:: Work request ::
Convert the records below into a JSON list of strings with one string per line, leaving out blank lines.

:: Information given ::
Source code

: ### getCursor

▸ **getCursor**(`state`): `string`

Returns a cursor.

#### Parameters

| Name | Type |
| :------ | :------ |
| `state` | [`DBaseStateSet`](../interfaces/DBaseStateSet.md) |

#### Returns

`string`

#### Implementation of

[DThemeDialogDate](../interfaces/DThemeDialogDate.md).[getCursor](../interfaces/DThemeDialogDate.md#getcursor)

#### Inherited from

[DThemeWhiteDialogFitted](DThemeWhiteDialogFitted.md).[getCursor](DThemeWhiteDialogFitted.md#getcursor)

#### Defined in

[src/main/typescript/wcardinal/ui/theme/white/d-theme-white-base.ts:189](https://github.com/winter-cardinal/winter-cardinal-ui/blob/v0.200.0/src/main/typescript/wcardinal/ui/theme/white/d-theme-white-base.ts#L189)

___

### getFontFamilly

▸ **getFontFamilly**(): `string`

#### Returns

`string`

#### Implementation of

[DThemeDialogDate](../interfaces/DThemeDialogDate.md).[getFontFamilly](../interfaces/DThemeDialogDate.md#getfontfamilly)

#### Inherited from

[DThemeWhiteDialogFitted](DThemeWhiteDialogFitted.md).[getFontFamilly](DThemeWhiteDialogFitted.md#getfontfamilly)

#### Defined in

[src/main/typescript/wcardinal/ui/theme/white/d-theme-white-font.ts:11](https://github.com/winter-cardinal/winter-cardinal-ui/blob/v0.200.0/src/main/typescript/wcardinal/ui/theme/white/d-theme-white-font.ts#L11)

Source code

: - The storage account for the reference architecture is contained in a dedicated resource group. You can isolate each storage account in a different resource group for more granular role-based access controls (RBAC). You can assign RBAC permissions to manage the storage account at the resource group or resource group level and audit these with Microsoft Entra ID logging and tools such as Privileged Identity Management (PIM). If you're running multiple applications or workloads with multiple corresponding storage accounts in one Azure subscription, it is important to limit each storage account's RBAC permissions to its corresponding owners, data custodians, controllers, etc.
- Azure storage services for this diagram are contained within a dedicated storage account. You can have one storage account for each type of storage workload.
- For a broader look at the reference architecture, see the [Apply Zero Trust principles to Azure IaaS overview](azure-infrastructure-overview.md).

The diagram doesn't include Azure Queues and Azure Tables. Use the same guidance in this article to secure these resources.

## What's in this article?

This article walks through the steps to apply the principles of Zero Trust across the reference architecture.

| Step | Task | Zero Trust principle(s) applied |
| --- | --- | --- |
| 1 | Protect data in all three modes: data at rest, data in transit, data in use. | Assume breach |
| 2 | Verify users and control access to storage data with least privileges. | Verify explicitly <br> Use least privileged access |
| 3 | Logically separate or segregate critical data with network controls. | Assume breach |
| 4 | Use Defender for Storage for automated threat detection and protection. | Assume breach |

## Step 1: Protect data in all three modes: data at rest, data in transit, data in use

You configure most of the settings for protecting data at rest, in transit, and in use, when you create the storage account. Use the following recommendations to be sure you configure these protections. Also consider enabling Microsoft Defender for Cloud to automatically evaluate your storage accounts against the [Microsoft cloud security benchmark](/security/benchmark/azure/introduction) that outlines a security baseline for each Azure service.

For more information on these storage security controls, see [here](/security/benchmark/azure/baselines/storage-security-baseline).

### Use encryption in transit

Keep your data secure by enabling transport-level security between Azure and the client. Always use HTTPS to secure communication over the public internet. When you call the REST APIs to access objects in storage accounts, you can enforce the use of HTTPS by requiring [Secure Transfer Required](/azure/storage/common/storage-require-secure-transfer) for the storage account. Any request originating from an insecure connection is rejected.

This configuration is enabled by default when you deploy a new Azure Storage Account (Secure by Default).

:: Exercise solution ::
[
  "Source code",
  ": ### getCursor",
  "▸ **getCursor**(`state`): `string`",
  "Returns a cursor.",
  "#### Parameters",
  "| Name | Type |",
  "| :------ | :------ |",
  "| `state` | [`DBaseStateSet`](../interfaces/DBaseStateSet.md) |",
  "#### Returns",
  "`string`",
  "#### Implementation of",
  "[DThemeDialogDate](../interfaces/DThemeDialogDate.md).[getCursor](../interfaces/DThemeDialogDate.md#getcursor)",
  "#### Inherited from",
  "[DThemeWhiteDialogFitted](DThemeWhiteDialogFitted.md).[getCursor](DThemeWhiteDialogFitted.md#getcursor)",
  "#### Defined in",
  "[src/main/typescript/wcardinal/ui/theme/white/d-theme-white-base.ts:189](https://github.com/winter-cardinal/winter-cardinal-ui/blob/v0.200.0/src/main/typescript/wcardinal/ui/theme/white/d-theme-white-base.ts#L189)",
  "___",
  "### getFontFamilly",
  "▸ **getFontFamilly**(): `string`",
  "#### Returns",
  "`string`",
  "#### Implementation of",
  "[DThemeDialogDate](../interfaces/DThemeDialogDate.md).[getFontFamilly](../interfaces/DThemeDialogDate.md#getfontfamilly)",
  "#### Inherited from",
  "[DThemeWhiteDialogFitted](DThemeWhiteDialogFitted.md).[getFontFamilly](DThemeWhiteDialogFitted.md#getfontfamilly)",
  "#### Defined in",
  "[src/main/typescript/wcardinal/ui/theme/white/d-theme-white-font.ts:11](https://github.com/winter-cardinal/winter-cardinal-ui/blob/v0.200.0/src/main/typescript/wcardinal/ui/theme/white/d-theme-white-font.ts#L11)",
  "Source code",
  ": - The storage account for the reference architecture is contained in a dedicated resource group. You can isolate each storage account in a different resource group for more granular role-based access controls (RBAC). You can assign RBAC permissions to manage the storage account at the resource group or resource group level and audit these with Microsoft Entra ID logging and tools such as Privileged Identity Management (PIM). If you're running multiple applications or workloads with multiple corresponding storage accounts in one Azure subscription, it is important to limit each storage account's RBAC permissions to its corresponding owners, data custodians, controllers, etc.",
  "- Azure storage services for this diagram are contained within a dedicated storage account. You can have one storage account for each type of storage workload.",
  "- For a broader look at the reference architecture, see the [Apply Zero Trust principles to Azure IaaS overview](azure-infrastructure-overview.md).",
  "The diagram doesn't include Azure Queues and Azure Tables. Use the same guidance in this article to secure these resources.",
  "## What's in this article?",
  "This article walks through the steps to apply the principles of Zero Trust across the reference architecture.",
  "| Step | Task | Zero Trust principle(s) applied |",
  "| --- | --- | --- |",
  "| 1 | Protect data in all three modes: data at rest, data in transit, data in use. | Assume breach |",
  "| 2 | Verify users and control access to storage data with least privileges. | Verify explicitly <br> Use least privileged access |",
  "| 3 | Logically separate or segregate critical data with network controls. | Assume breach |",
  "| 4 | Use Defender for Storage for automated threat detection and protection. | Assume breach |",
  "## Step 1: Protect data in all three modes: data at rest, data in transit, data in use",
  "You configure most of the settings for protecting data at rest, in transit, and in use, when you create the storage account. Use the following recommendations to be sure you configure these protections. Also consider enabling Microsoft Defender for Cloud to automatically evaluate your storage accounts against the [Microsoft cloud security benchmark](/security/benchmark/azure/introduction) that outlines a security baseline for each Azure service.",
  "For more information on these storage security controls, see [here](/security/benchmark/azure/baselines/storage-security-baseline).",
  "### Use encryption in transit",
  "Keep your data secure by enabling transport-level security between Azure and the client. Always use HTTPS to secure communication over the public internet. When you call the REST APIs to access objects in storage accounts, you can enforce the use of HTTPS by requiring [Secure Transfer Required](/azure/storage/common/storage-require-secure-transfer) for the storage account. Any request originating from an insecure connection is rejected.",
  "This configuration is enabled by default when you deploy a new Azure Storage Account (Secure by Default)."
]